Tallahassee, FL 11/1/11 (StreetBeat) - Comcast Corp (Nasdaq: CMCSA) and Time Warner Inc. (NYSE: TWX) reported stronger quarterly results on Wednesday, confirming that it pays to have a strong lineup of cable networks -- at least while advertisers keep spending.
Against all odds, advertisers continue to scoop up commercial time on television, and cable networks such as Time Warner's TNT or Comcast's USA have been major beneficiaries. Subscription fees have only helped. That point was driven home on Wednesday when Time Warner reported revenue from its cable networks rose 7 percent. Comcast, whose cable business is run through its majority interest in NBC Universal, showed a 12 percent increase.
"As you know, cable networks drive the profitability of NBC Universal and they continue to perform well," said Comcast Chief Executive Brian Roberts, who has staked his reputation on last year's $30 billion deal for NBC Universal. "We are investing in programing to make them even more valuable to customers and distributors."
Comcast's cable network results stand out even more when compared to the performance of its flagship broadcast TV network NBC, whose prime-time schedule has struggled for years. Already NBC has canceled two shows it just rolled out for the new TV season, "Playboy Club" and "Free Agents."
At Time Warner, where CEO Jeff Bewkes wants to cut costs and focus the company squarely on creating content for TV, movies and magazines, advertising sales climbed 6 percent. It cited strong pricing at its Turner networks, home to original shows such as "The Closer," the late-night host Conan O'Brien, news on CNN and sports including baseball and auto racing. Overall, Time Warner reported third quarter income of $822 million, or 78 cents a share, up from $522 million, or 46 cents a share, in the same period a year ago. Adjusted earnings rose a better-than-expected 27 percent to 79 cents a share.
Along with its cable business, the company got a big lift from the latest installment of the Harry Potter movie series. Its stock slipped 1 percent to $33.48, however, on what analysts described as concerns about future growth prospects.
To many observers, the continued strength of national advertising comes as a surprise. Just two years ago, in reaction to the recession, overall U.S. ad spending dropped by percent to $163 billion. Today's stubbornly bad jobs and housing markets -- couple with Europe's debt crisis -- would seem the sort of troubles that would have advertisers once more slashing budgets. Advertisers instead appear to be betting that the best way to jump-start sales is to keep their brands in front of consumers with billboards, digital campaigns and, particularly, TV commercials.
Heading into Wednesday, the economy was a major question facing media companies, particularly Comcast. Not only does Comcast rely on advertising from its TV networks, its chief business of selling broadband, video and telephone services relies heavily on the housing market and consumer confidence.

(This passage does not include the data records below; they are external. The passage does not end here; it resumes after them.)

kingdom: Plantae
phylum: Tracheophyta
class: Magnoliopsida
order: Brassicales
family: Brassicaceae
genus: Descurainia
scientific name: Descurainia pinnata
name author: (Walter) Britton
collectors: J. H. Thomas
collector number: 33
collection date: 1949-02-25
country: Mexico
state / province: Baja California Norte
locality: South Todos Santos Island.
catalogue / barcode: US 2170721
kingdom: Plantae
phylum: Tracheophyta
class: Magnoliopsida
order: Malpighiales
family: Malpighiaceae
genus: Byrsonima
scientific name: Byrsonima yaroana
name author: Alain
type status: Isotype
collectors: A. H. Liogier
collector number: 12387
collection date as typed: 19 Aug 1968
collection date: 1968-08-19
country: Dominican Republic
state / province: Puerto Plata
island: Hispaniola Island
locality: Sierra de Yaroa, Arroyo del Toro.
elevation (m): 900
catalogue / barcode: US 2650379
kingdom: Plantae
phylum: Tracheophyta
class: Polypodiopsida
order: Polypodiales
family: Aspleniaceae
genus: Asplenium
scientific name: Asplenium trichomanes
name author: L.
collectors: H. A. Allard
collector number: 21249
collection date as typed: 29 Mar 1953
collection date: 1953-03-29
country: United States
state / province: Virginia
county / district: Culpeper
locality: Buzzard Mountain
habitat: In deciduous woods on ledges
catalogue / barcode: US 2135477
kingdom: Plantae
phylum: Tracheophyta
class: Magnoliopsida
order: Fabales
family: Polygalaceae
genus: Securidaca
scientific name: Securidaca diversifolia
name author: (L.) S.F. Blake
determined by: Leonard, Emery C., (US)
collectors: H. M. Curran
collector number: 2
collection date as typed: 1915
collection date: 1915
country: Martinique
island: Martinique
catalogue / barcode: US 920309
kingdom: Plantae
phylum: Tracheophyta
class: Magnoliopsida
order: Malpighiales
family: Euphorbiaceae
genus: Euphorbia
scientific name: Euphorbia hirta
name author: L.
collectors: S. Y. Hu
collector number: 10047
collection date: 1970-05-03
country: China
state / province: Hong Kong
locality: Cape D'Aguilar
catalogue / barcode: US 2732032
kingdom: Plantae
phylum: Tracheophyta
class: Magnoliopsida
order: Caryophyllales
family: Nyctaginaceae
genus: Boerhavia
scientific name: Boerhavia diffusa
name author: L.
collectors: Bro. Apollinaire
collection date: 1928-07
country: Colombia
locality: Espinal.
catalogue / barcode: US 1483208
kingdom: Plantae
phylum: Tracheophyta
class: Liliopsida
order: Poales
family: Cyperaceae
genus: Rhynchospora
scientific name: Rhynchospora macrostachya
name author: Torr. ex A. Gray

Overall, it added 229,000 telephone, video and Internet customers. That satisfied Wall Street and calmed worries that arose last week when Time Warner Cable and Cablevision Systems Corp, two rivals, posted disappointing subscriber numbers.
Comcast reported third-quarter net income of $908 million, or 33 cents a share, up from $867 million, or 31 cents a share, in the period a year ago. Shares of Comcast rose 2.2 percent to $23.50.